KUDUS, Harianmuria.com – Dinas Pekerjaan Umum dan Penataan Ruang (PUPR) Kabupaten Kudus mencatat ada sekitar 3.570 titik jalan rusak pascabencana pada awal Januari 2026.
Ribuan titik jalan rusak tersebut diperbaiki secara bertahap. Hingga awal Februari 2025, sekitar 1.500 diantaranya belum selesai.
“Saat ini masih kurang sekitar 1.500 titik jalan yang rusak (belum diperbaiki),” kata Kepala Dinas PUPR Kabupaten Kudus, Harry Wibowo, Kamis, 5 Februari 2026.
Harry menjelaskan, jalan rusak pascabencana yang belum bisa diperbaiki itu terkendala cuaca. Mengingat, saat ini kondisi intensitas hujan di Kabupaten Kudus masih tinggi.
“Untuk titik jalan rusak itu tersebar di seluruh jalan kabupaten,” imbuhnya.

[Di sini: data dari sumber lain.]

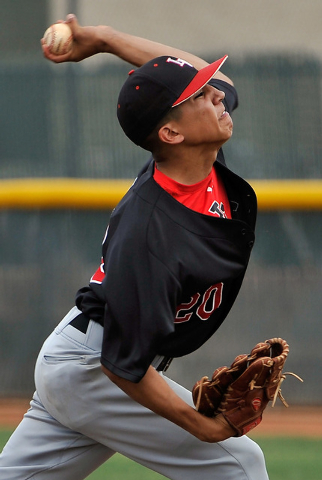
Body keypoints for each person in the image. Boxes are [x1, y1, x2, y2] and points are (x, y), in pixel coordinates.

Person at [0, 14, 268, 480]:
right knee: (239, 465)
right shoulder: (150, 231)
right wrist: (201, 427)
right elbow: (123, 367)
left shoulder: (192, 159)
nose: (220, 93)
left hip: (84, 356)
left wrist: (102, 39)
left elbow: (201, 76)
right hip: (97, 368)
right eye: (201, 96)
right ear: (171, 133)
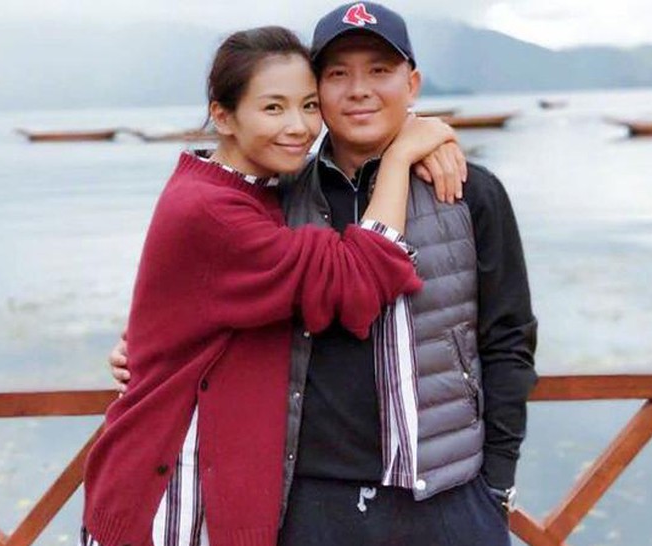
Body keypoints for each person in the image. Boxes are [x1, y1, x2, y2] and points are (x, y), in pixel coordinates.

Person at [112, 3, 537, 545]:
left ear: (412, 84)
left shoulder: (469, 192)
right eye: (337, 74)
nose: (359, 90)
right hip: (308, 500)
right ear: (318, 91)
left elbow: (508, 339)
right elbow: (212, 294)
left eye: (379, 71)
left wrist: (496, 484)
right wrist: (148, 347)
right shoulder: (278, 197)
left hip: (446, 495)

Perbaikan jalan rusak pascabencana ini menggunakan anggaran perbaikan rutin Dinas PUPR Kabupaten Kudus. Tahun 2026 anggaran perbaikan rutin senilai Rp7 miliar.
Kendati belum tuntas, ia menegaskan perbaikan jalan segera diselesaikan. Apalagi saat ini sudah mendekati bulan Suci Ramadhan yang identik dengan adanya tradisi mudik lebaran.
“Kita kerjakan terus, harapannya sebelum lebaran sudah banyak yang ter-cover,” ucapnya.
Upaya percepatan perbaikan jalan ini nantinya diharapkan bisa menjaga keselamatan pengguna jalan sekaligus mendukung kelancaran aktivitas ekonomi dan mobilitas masyarakat.
Pemerintah daerah juga terus membuka ruang koordinasi lintas sektor agar seluruh ruas jalan, baik kabupaten, provinsi, maupun nasional, dapat tertangani secara optimal.